Copy the lines below without any change, from the line containing "See the attached" through the last line, both included.
================
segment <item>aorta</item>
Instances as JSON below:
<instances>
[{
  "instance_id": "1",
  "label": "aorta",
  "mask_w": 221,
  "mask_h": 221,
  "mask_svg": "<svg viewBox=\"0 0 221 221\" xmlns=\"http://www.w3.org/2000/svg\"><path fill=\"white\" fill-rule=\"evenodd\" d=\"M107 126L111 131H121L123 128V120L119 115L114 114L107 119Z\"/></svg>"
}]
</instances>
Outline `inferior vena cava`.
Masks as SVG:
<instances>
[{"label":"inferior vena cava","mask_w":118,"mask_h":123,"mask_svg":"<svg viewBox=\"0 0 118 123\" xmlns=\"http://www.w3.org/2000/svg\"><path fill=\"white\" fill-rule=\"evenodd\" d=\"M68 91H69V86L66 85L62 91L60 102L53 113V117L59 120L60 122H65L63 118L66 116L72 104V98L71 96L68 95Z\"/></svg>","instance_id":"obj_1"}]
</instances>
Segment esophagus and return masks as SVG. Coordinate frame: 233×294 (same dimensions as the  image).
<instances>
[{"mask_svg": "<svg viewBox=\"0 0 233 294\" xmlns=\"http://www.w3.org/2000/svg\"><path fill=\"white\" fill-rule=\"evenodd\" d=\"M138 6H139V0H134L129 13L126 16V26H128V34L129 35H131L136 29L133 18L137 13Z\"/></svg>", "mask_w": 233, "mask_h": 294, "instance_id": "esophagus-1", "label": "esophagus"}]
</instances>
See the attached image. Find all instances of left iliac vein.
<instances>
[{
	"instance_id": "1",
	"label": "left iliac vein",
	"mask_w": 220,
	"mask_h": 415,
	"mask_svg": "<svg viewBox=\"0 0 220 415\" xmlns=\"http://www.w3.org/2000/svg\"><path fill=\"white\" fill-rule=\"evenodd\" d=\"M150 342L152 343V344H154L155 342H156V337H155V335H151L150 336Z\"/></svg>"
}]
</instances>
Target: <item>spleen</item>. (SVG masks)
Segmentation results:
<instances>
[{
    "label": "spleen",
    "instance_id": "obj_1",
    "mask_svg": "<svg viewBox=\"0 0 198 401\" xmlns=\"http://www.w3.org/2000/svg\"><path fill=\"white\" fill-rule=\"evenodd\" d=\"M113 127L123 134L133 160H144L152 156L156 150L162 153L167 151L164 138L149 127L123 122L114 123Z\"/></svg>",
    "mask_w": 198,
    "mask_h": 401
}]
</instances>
================
Output for this exercise.
See the attached image. Find all instances of left iliac vein.
<instances>
[{
	"instance_id": "1",
	"label": "left iliac vein",
	"mask_w": 220,
	"mask_h": 415,
	"mask_svg": "<svg viewBox=\"0 0 220 415\" xmlns=\"http://www.w3.org/2000/svg\"><path fill=\"white\" fill-rule=\"evenodd\" d=\"M150 342L152 343V344H154L155 342H156V337H155V335H151L150 336Z\"/></svg>"
}]
</instances>
Target: <item>spleen</item>. (SVG masks)
Segmentation results:
<instances>
[{
    "label": "spleen",
    "instance_id": "obj_1",
    "mask_svg": "<svg viewBox=\"0 0 198 401\" xmlns=\"http://www.w3.org/2000/svg\"><path fill=\"white\" fill-rule=\"evenodd\" d=\"M113 127L123 134L133 160H144L152 156L156 150L162 153L167 151L164 138L149 127L123 122L114 123Z\"/></svg>",
    "mask_w": 198,
    "mask_h": 401
}]
</instances>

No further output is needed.